- [AIM OF THE TASK]: Can you output the lines starting with the one containing "Which label corresponds" and going on through the one containing "Which series has", both included, as a JSON list of strings with one string per line? Leave out blank lines and pictures.

Data entries:
....
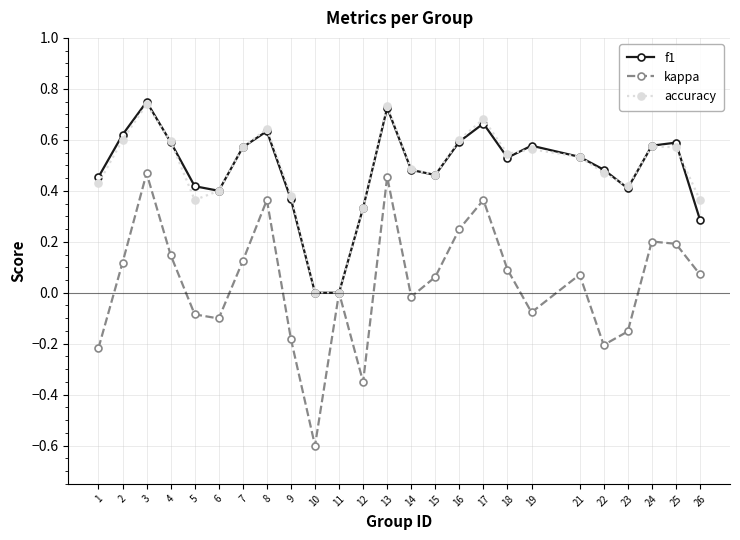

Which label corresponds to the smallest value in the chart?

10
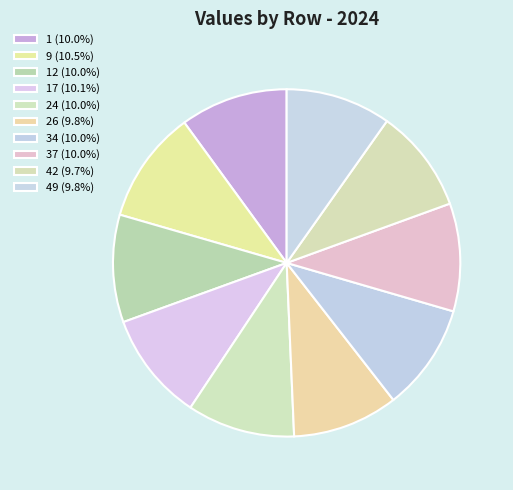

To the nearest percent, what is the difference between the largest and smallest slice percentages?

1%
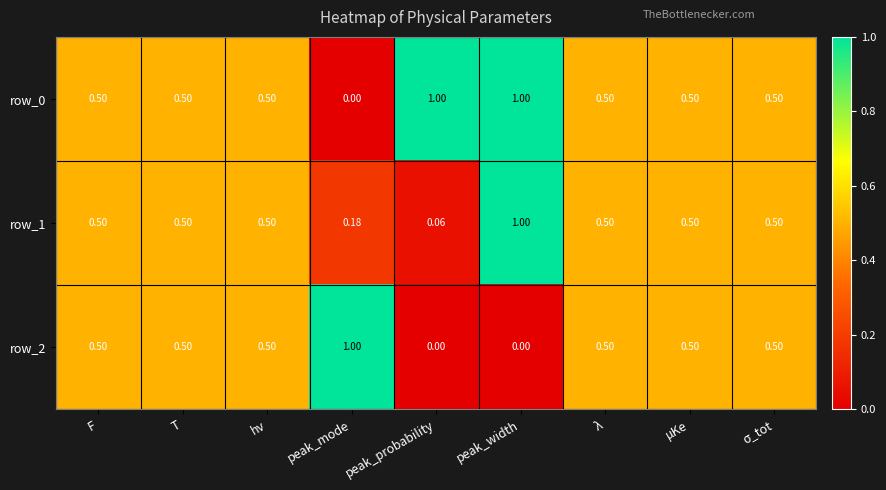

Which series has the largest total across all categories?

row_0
....
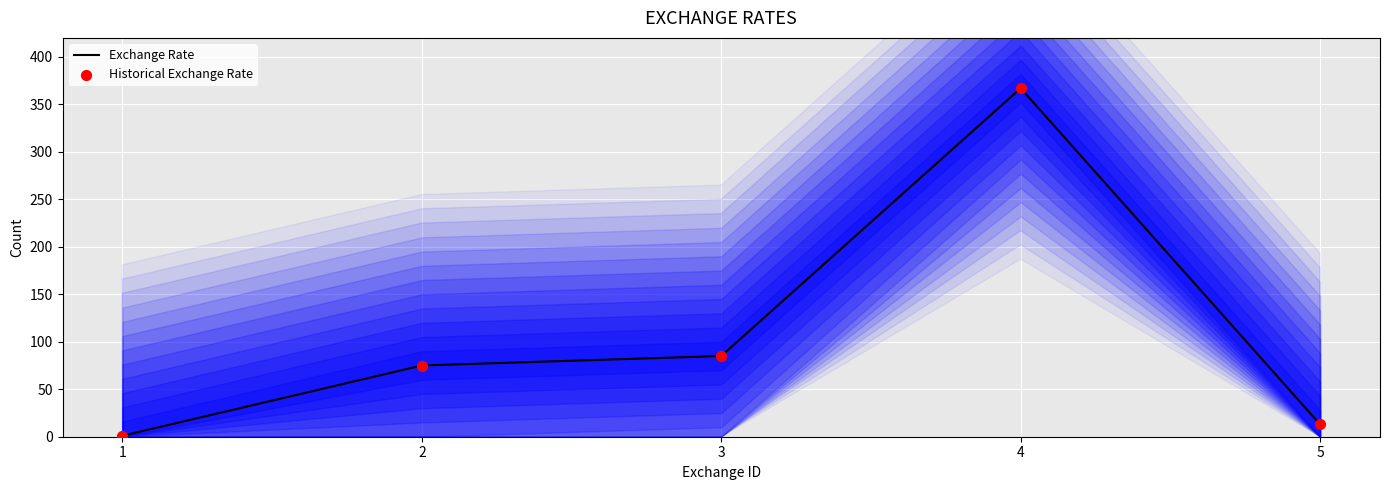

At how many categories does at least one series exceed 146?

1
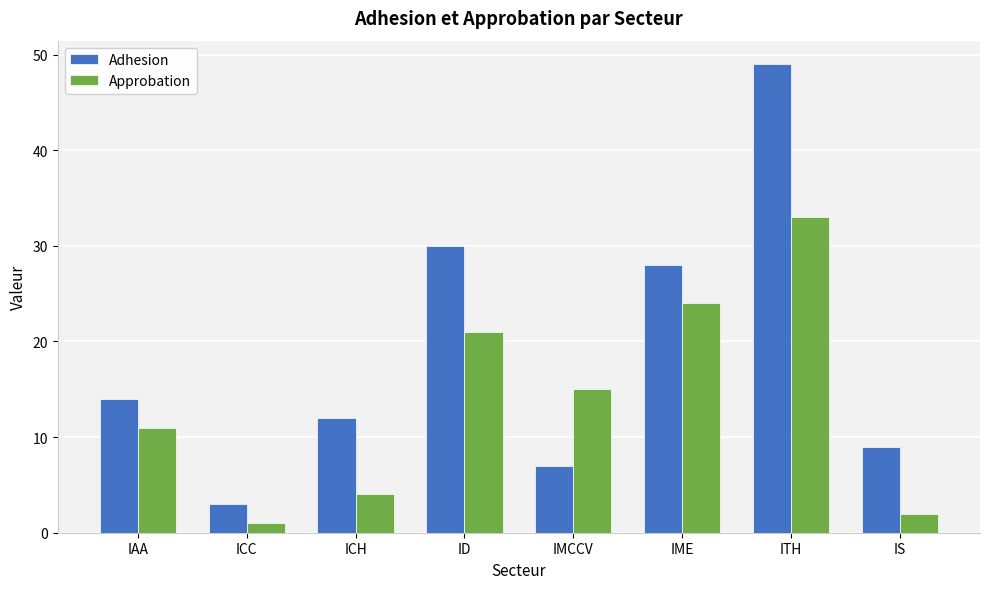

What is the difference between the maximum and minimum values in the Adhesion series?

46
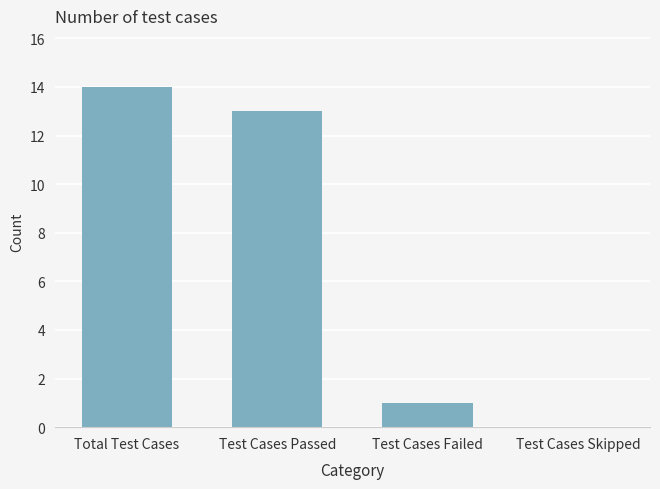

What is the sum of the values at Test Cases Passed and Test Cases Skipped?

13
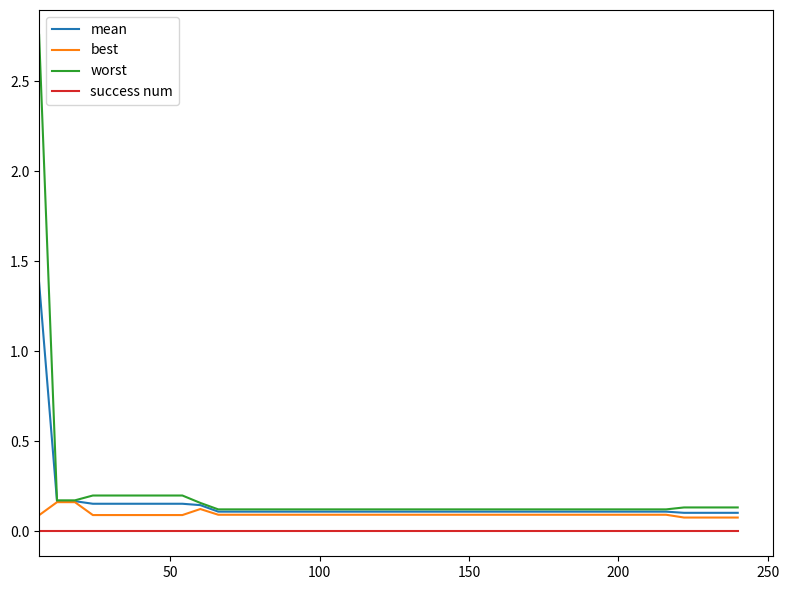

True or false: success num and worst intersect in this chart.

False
....
- [TASK OUTPUT]:
[
  "Which label corresponds to the smallest value in the chart?",
  "10",
  "To the nearest percent, what is the difference between the largest and smallest slice percentages?",
  "1%",
  "Which series has the largest total across all categories?"
]